■ WHAT YOU WILL DO ■
Lines from the one with "Table 2. Population" up to and including the one with "FIGURE 4 Vertically" are to be copied exactly from the records below, without their pictures.

■ EXERCISE DATA ■
....................

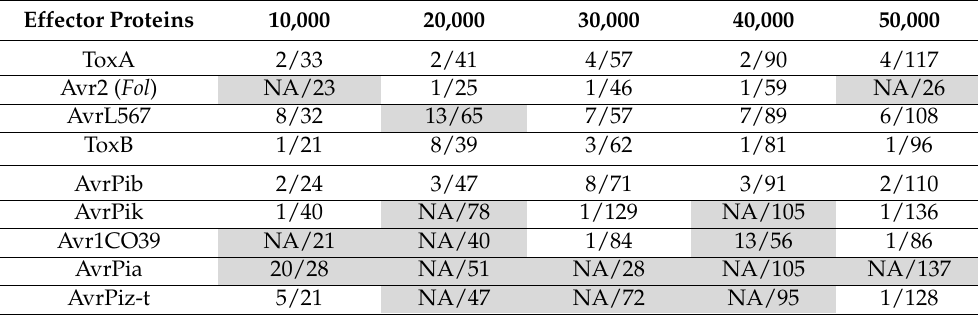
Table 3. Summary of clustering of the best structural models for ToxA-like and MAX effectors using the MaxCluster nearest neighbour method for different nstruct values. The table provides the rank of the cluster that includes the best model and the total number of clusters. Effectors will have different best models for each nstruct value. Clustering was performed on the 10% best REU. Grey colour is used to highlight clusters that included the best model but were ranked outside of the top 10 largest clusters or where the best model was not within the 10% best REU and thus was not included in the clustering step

....................

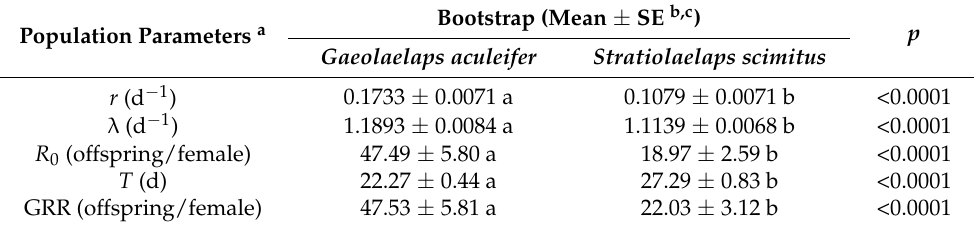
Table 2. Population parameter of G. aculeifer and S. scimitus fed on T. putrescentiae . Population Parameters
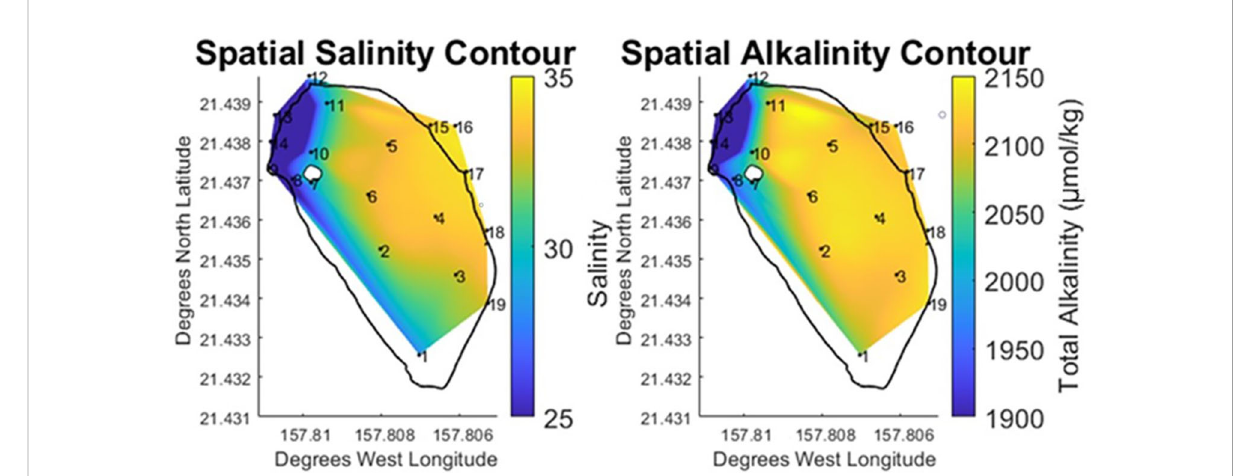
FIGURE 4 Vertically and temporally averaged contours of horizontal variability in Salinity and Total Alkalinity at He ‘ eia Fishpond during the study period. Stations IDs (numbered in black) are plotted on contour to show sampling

....................

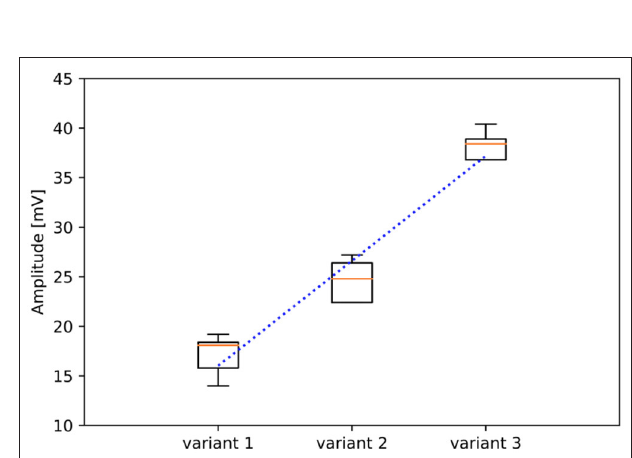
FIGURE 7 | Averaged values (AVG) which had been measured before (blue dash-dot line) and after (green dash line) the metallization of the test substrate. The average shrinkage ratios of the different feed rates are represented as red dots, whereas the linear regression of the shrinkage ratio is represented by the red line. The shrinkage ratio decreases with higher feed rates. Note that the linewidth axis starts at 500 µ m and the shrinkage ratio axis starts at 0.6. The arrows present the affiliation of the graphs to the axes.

....................

■ PROBLEM SOLUTION ■
Table 2. Population parameter of G. aculeifer and S. scimitus fed on T. putrescentiae . Population Parameters
FIGURE 4 Vertically and temporally averaged contours of horizontal variability in Salinity and Total Alkalinity at He ‘ eia Fishpond during the study period. Stations IDs (numbered in black) are plotted on contour to show sampling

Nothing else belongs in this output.